◆ Exercise ◆
To complete the exercise, write out all the data exactly.

#### Supplied material ####

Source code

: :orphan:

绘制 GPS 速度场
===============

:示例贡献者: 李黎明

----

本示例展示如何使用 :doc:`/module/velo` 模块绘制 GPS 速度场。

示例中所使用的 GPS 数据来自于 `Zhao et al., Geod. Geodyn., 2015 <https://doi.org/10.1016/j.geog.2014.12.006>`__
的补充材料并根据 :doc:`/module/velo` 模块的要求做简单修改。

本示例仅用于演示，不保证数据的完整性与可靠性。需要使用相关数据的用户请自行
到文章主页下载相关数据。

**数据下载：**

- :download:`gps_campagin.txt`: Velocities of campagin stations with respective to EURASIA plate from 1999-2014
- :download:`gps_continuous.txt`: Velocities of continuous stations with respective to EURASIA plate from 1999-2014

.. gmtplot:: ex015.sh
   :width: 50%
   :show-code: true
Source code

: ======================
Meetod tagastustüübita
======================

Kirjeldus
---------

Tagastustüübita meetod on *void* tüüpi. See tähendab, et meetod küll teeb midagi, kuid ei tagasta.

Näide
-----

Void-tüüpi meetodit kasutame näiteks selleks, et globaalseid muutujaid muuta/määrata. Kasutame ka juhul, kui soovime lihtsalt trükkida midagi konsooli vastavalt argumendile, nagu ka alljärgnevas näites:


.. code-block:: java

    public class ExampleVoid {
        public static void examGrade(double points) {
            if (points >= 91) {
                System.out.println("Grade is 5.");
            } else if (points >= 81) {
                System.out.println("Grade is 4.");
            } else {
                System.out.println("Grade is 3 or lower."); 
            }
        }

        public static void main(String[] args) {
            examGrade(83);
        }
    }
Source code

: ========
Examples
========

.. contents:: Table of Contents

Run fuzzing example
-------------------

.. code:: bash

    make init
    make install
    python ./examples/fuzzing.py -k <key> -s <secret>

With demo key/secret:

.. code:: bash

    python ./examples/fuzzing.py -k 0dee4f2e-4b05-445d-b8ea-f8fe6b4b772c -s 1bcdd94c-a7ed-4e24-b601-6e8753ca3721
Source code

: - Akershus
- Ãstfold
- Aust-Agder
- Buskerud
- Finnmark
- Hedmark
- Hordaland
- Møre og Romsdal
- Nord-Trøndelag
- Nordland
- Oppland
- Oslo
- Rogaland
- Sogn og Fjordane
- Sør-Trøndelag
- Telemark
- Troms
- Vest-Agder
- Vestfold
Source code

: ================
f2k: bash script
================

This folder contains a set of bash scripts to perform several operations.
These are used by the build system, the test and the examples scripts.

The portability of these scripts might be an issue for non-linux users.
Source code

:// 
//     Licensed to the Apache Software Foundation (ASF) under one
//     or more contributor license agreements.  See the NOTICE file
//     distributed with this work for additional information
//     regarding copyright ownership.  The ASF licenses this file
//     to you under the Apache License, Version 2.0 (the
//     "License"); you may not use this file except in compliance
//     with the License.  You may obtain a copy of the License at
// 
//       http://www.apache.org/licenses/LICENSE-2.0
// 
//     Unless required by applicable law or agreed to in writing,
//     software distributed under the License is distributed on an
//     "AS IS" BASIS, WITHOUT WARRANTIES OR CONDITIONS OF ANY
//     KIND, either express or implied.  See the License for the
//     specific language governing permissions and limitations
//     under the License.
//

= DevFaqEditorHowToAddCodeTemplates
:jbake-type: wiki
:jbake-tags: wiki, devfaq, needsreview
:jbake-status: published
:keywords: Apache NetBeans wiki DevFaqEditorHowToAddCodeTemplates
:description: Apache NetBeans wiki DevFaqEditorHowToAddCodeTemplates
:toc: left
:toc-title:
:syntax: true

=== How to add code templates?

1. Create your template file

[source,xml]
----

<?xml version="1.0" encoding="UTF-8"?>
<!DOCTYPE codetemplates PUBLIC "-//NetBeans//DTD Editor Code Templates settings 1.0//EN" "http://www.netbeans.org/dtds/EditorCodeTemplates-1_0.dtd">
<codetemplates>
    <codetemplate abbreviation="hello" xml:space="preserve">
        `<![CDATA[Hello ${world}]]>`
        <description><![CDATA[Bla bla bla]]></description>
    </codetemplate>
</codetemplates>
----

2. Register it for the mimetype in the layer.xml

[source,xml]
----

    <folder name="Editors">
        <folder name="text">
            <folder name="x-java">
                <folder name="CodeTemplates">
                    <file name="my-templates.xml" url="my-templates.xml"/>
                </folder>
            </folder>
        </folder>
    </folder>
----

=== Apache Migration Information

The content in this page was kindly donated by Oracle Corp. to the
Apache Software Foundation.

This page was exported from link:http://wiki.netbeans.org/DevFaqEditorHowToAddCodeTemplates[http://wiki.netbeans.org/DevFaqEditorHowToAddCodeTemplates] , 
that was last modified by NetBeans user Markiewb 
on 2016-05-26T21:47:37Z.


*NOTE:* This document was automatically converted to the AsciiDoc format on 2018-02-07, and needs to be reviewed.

####

◆ Your solution ◆
Source code

: :orphan:

绘制 GPS 速度场
===============

:示例贡献者: 李黎明

----

本示例展示如何使用 :doc:`/module/velo` 模块绘制 GPS 速度场。

示例中所使用的 GPS 数据来自于 `Zhao et al., Geod. Geodyn., 2015 <https://doi.org/10.1016/j.geog.2014.12.006>`__
的补充材料并根据 :doc:`/module/velo` 模块的要求做简单修改。

本示例仅用于演示，不保证数据的完整性与可靠性。需要使用相关数据的用户请自行
到文章主页下载相关数据。

**数据下载：**

- :download:`gps_campagin.txt`: Velocities of campagin stations with respective to EURASIA plate from 1999-2014
- :download:`gps_continuous.txt`: Velocities of continuous stations with respective to EURASIA plate from 1999-2014

.. gmtplot:: ex015.sh
   :width: 50%
   :show-code: true
Source code

: ======================
Meetod tagastustüübita
======================

Kirjeldus
---------

Tagastustüübita meetod on *void* tüüpi. See tähendab, et meetod küll teeb midagi, kuid ei tagasta.

Näide
-----

Void-tüüpi meetodit kasutame näiteks selleks, et globaalseid muutujaid muuta/määrata. Kasutame ka juhul, kui soovime lihtsalt trükkida midagi konsooli vastavalt argumendile, nagu ka alljärgnevas näites:


.. code-block:: java

    public class ExampleVoid {
        public static void examGrade(double points) {
            if (points >= 91) {
                System.out.println("Grade is 5.");
            } else if (points >= 81) {
                System.out.println("Grade is 4.");
            } else {
                System.out.println("Grade is 3 or lower."); 
            }
        }

        public static void main(String[] args) {
            examGrade(83);
        }
    }
Source code

: ========
Examples
========

.. contents:: Table of Contents

Run fuzzing example
-------------------

.. code:: bash

    make init
    make install
    python ./examples/fuzzing.py -k <key> -s <secret>

With demo key/secret:

.. code:: bash

    python ./examples/fuzzing.py -k 0dee4f2e-4b05-445d-b8ea-f8fe6b4b772c -s 1bcdd94c-a7ed-4e24-b601-6e8753ca3721
Source code

: - Akershus
- Ãstfold
- Aust-Agder
- Buskerud
- Finnmark
- Hedmark
- Hordaland
- Møre og Romsdal
- Nord-Trøndelag
- Nordland
- Oppland
- Oslo
- Rogaland
- Sogn og Fjordane
- Sør-Trøndelag
- Telemark
- Troms
- Vest-Agder
- Vestfold
Source code

: ================
f2k: bash script
================

This folder contains a set of bash scripts to perform several operations.
These are used by the build system, the test and the examples scripts.

The portability of these scripts might be an issue for non-linux users.
Source code

:// 
//     Licensed to the Apache Software Foundation (ASF) under one
//     or more contributor license agreements.  See the NOTICE file
//     distributed with this work for additional information
//     regarding copyright ownership.  The ASF licenses this file
//     to you under the Apache License, Version 2.0 (the
//     "License"); you may not use this file except in compliance
//     with the License.  You may obtain a copy of the License at
// 
//       http://www.apache.org/licenses/LICENSE-2.0
// 
//     Unless required by applicable law or agreed to in writing,
//     software distributed under the License is distributed on an
//     "AS IS" BASIS, WITHOUT WARRANTIES OR CONDITIONS OF ANY
//     KIND, either express or implied.  See the License for the
//     specific language governing permissions and limitations
//     under the License.
//

= DevFaqEditorHowToAddCodeTemplates
:jbake-type: wiki
:jbake-tags: wiki, devfaq, needsreview
:jbake-status: published
:keywords: Apache NetBeans wiki DevFaqEditorHowToAddCodeTemplates
:description: Apache NetBeans wiki DevFaqEditorHowToAddCodeTemplates
:toc: left
:toc-title:
:syntax: true

=== How to add code templates?

1. Create your template file

[source,xml]
----

<?xml version="1.0" encoding="UTF-8"?>
<!DOCTYPE codetemplates PUBLIC "-//NetBeans//DTD Editor Code Templates settings 1.0//EN" "http://www.netbeans.org/dtds/EditorCodeTemplates-1_0.dtd">
<codetemplates>
    <codetemplate abbreviation="hello" xml:space="preserve">
        `<![CDATA[Hello ${world}]]>`
        <description><![CDATA[Bla bla bla]]></description>
    </codetemplate>
</codetemplates>
----

2. Register it for the mimetype in the layer.xml

[source,xml]
----

    <folder name="Editors">
        <folder name="text">
            <folder name="x-java">
                <folder name="CodeTemplates">
                    <file name="my-templates.xml" url="my-templates.xml"/>
                </folder>
            </folder>
        </folder>
    </folder>
----

=== Apache Migration Information

The content in this page was kindly donated by Oracle Corp. to the
Apache Software Foundation.

This page was exported from link:http://wiki.netbeans.org/DevFaqEditorHowToAddCodeTemplates[http://wiki.netbeans.org/DevFaqEditorHowToAddCodeTemplates] , 
that was last modified by NetBeans user Markiewb 
on 2016-05-26T21:47:37Z.


*NOTE:* This document was automatically converted to the AsciiDoc format on 2018-02-07, and needs to be reviewed.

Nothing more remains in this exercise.